In March our Centering Prayer group started meeting over Zoom. We would have our meeting and discussion and then all sign off before our time of prayer. It just seemed odd to me to sit in silence with others online. One reason we meet together in person as a group is because there is sometimes an almost palpable energy and depth of presence praying together with others that is not the same as when we’re by ourselves at home. But it was still good to see one another and talk over Zoom. Last summer there was a Centering Prayer retreat that was completely virtual. I did not attend, but the group that did attend stayed online with one another during the time of prayer. The members of our group all reported their awareness of a similar added depth and presence during the prayer time when they stayed with one another online during the prayer sits. So, at the end of our meeting, our local group started praying together remaining online. I discovered they were correct about an added depth and presence when our prayer time was truly corporate, even online. We might have called it virtual but the Holy Spirit transcends what we call virtual and makes it just as real as when we meet together. I admit the ‘doubting Thomas’ in me might not have believed if I had not seen it with my own spiritual eyes. Even in a “virtual” world of gathering, Matthew 18:20 rings true, “For where two or three are gathered in my name, there I am with them.”
When we truly gather together for worship or prayer, even if we’re not physically beside each other, Jesus is there, especially when we are there all at the same time online participating. Worship is not a spectator sport, rather it is corporate, shared.
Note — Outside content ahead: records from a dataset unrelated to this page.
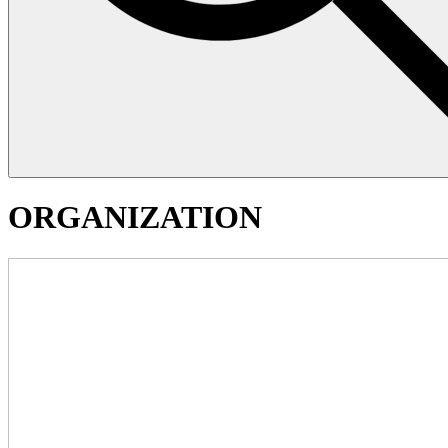
ORGANIZATION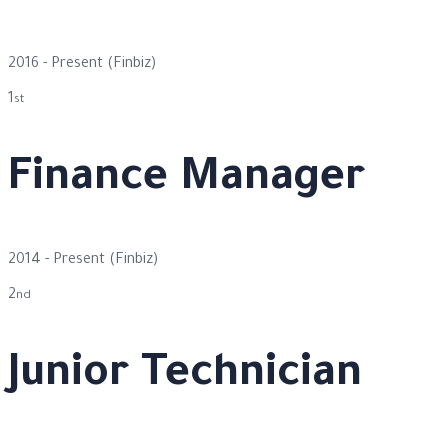
2016 - Present
(Finbiz)
1
st
Finance Manager
2014 - Present
(Finbiz)
2
nd
Junior Technician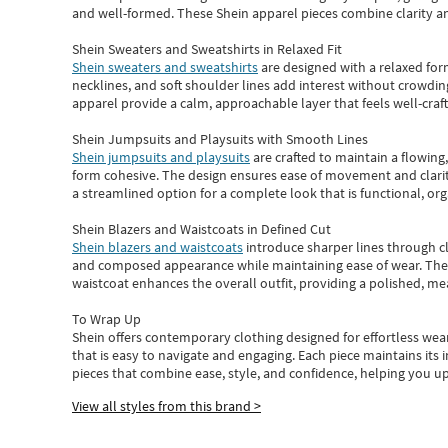
and well-formed. These
Shein apparel
pieces combine clarity a
Shein Sweaters and Sweatshirts in Relaxed Fit
Shein sweaters and sweatshirts
are designed with a relaxed for
necklines, and soft shoulder lines add interest without crowding
apparel provide a calm, approachable layer that feels well-craf
Shein Jumpsuits and Playsuits with Smooth Lines
Shein jumpsuits and playsuits
are crafted to maintain a flowing
form cohesive. The design ensures ease of movement and clarity
a streamlined option for a complete look that is functional, org
Shein Blazers and Waistcoats in Defined Cut
Shein blazers and waistcoats
introduce sharper lines through cl
and composed appearance while maintaining ease of wear.
The
waistcoat enhances the overall outfit, providing a polished, m
To Wrap Up
Shein
offers contemporary clothing designed for effortless wear
that is easy to navigate and engaging.
Each piece
maintains its 
pieces
that
combine ease, style, and confidence, helping you up
View all styles from this brand >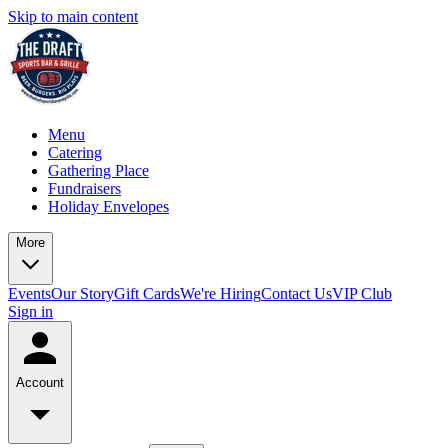
Skip to main content
Menu
Catering
Gathering Place
Fundraisers
Holiday Envelopes
More
Events
Our Story
Gift Cards
We're Hiring
Contact Us
VIP Club
Sign in
Account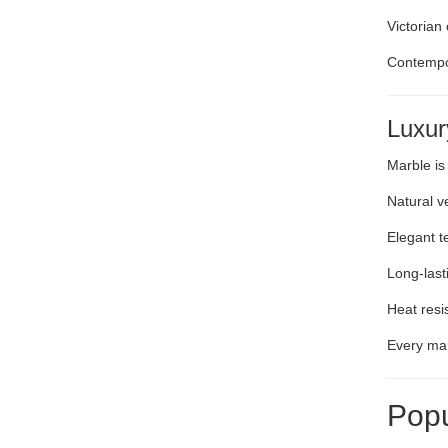
Victorian
Contempo
Luxur
Marble is
Natural v
Elegant t
Long-lasti
Heat resi
Every mar
Popu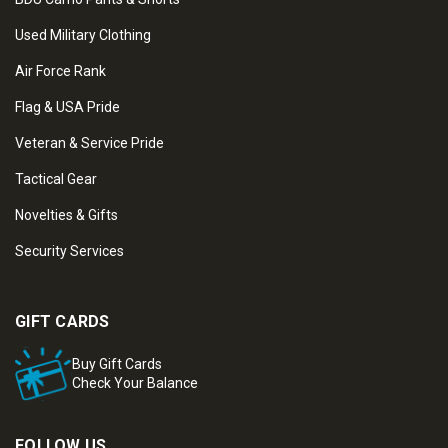
Used Military Clothing
Air Force Rank
Flag & USA Pride
Veteran & Service Pride
Tactical Gear
Novelties & Gifts
Security Services
GIFT CARDS
Buy Gift Cards
Check Your Balance
FOLLOW US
Over the next few weeks we will be trying to integrate more parts of our normal liturgy including group prayers, music we can sing at the same time with Terri playing the piano and one of our folks singing the hymn or chorus. We’ll have corporate confessions of sin we can all read/pray together at the same time. We’re even going to try responsive Calls to Worship and readings of the Psalms. Even though we’ll not all read together at the same pace and won’t hear everyone else, I highly encourage you to participate in your part of our corporate liturgy. Maybe it will feel a little hokey at first, as it did to me sitting in silence with 8 other people praying online, but I ask you to be open to what the Holy Spirit will do to tie us together. If it feels weird to you, then I will be right there with you feeling the same thing. But feeling weird is a common way the Holy Spirit tends to get under our skin to notice its Presence. And remember, worship is not a spectator sport. We’re all in this together with the one that connects us, the Spirit of God.